# Sequentialism in Hebrew derivation?



## Michael Zwingli

Did ancient Hebrew, or does Modern Hebrew, employ serial/sequential suffixation in word derivation? If yes, may I see some examples thereof? Thanks much.


----------



## Drink

Do you mean can a word have multiple suffixes? Or do you mean can a word have an unbounded number of suffixes? What exactly do you mean?


----------



## Michael Zwingli

Drink said:


> Do you mean can a word have multiple suffixes?


Yes, @Drink, that is precisely what I mean. Not necessarily an "unbounded number", but two or three, for instance... Hebrew uses suffixation to show number, case, tense, possession, and other grammatical things. Are these suffixes ever used together in sequence, as in the English word _sequentially_, which is _sequence_ with the suffixes _-al_ + _-ly_.


----------



## Drink

Here's a rather extreme example:
- משמע (borrowed from Talmudic Aramaic) = "means, implies"
- משמעות (suffix ות) = "meaning" (as a noun)
- משמעותי (suffix י) = "meaningful"
- משמעותיות (suffix ות, _again_) = "meaningfulness"
- משמעותיותו (suffix ו) = "its/his meaningfulness"

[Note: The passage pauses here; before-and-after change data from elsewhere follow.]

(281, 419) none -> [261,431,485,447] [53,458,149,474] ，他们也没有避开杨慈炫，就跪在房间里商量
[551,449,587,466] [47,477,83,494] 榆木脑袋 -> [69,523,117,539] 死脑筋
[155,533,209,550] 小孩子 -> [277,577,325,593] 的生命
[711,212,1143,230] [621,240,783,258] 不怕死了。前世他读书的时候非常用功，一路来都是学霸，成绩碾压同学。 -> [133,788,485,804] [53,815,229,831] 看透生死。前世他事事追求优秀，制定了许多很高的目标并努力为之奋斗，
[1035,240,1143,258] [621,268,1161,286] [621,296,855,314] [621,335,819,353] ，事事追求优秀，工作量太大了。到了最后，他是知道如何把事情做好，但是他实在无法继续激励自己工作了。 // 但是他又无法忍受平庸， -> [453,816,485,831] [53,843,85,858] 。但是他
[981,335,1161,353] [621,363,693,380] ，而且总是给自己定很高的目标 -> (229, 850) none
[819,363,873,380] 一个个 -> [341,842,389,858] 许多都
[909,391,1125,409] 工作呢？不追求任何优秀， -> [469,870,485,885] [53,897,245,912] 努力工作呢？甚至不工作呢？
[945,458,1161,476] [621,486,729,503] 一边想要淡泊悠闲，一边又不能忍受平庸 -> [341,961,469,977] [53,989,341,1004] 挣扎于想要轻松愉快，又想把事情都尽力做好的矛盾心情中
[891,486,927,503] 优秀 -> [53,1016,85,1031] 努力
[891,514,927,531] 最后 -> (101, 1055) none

Here's a more typical example:
- צוואר = "neck"
- צווארון (suffix ון) = "collar"
- צווארונים (suffix ים) = "collars"
- צווארוניהם (suffix הם) = "their collars"


----------



## Michael Zwingli

Thanks much, @Drink. A couple more questions, if I may. I assume that the suffix showing possession is generally the final suffixation of a word? Is it ever the case that a suffix _replaces_ rather than _follows_ another in Hebrew word derivation?


----------



## Drink

Yes, the possessive suffixes cannot be followed by any other as far as I know.

As for replacement: this happens with pluralization of nouns with a feminine marker suffix (regardless of whether it takes the masculine-form plural suffix or the feminine-form plural suffix). For example:
- שנה šana > שנים šanim
- שפה safa > שפות safot
- כתובת ktovet > כתובות ktovot
- רכבת rakevet > רכבות rakavot

But this does not happen with the dual suffix:
- שפה safa > שפתיים sfatayim (note that the feminine marker -a alway becomes -at or -t before a suffix)

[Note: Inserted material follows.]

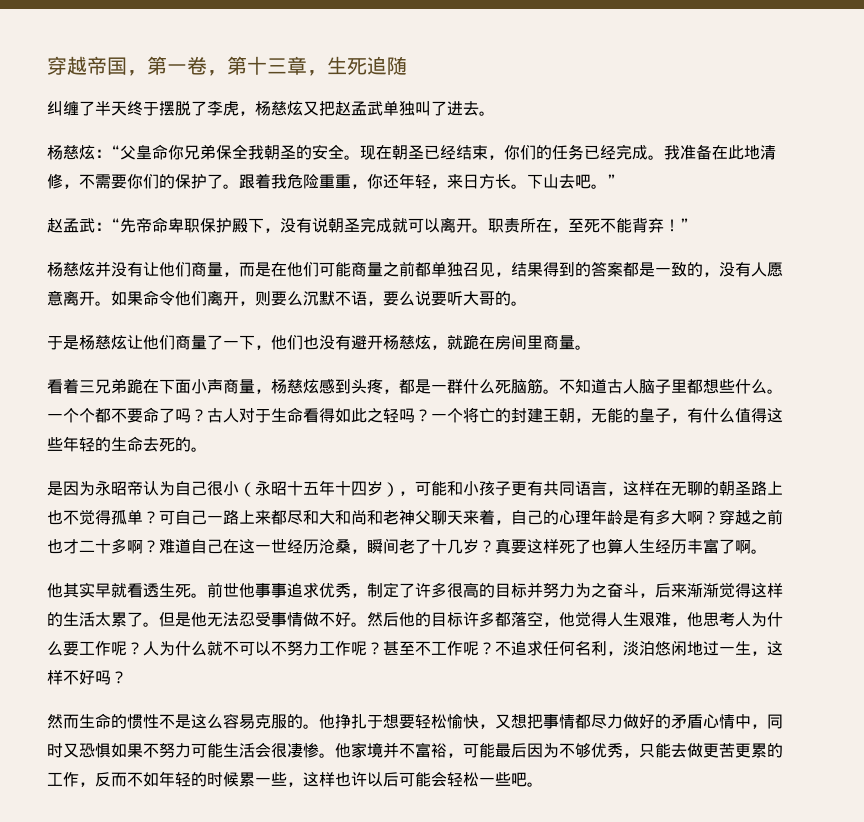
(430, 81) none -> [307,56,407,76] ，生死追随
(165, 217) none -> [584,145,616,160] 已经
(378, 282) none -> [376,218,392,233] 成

I'm not including in this phenomenon cases where two suffixes meld together into a special form, because that is fundamentally a different phenomenon from replacement.


----------



## Michael Zwingli

Thanks very much, Drink! You have been remarkably helpful. I wonder what you think might have been the purpose of dual forms such as you mentioned. Ancient Greek had them, as well, and I could never understand what purpose they might have served (but never thought the matter important enough to ask). I mean: plural is plural, no?


----------



## Drink

If you think about it, there is no "purpose" to plural forms either. You could just as well say "one apple", "two apple", "three apple", "many apple". But language doesn't always develop for a "purpose", it most often just develops by accident.

But do note that in Hebrew, the dual is used differently from the plural in that you don't say "two" together with the dual, but just use the dual by itself since the number is already known.


----------



## Michael Zwingli

Say, @Drink, I have discerned one more question pertaining to this. How would one formulate the meaning "his female horse" in the hypothetical sentence "The stallion is mine, but this is his mare (female horse)"? Of course: סוּס (_sus_ = "horse"), and וֹ‎- (_cholam male_ = "his") and ה‎ ָָ- (_kamatz_ and _he_ = feminizing suffix), but in what combination should they appear in the final word?


----------



## Drink

As I mentioned above, the -a suffix becomes -at before another suffix.

So "my female horse" is סוסתי susati.


----------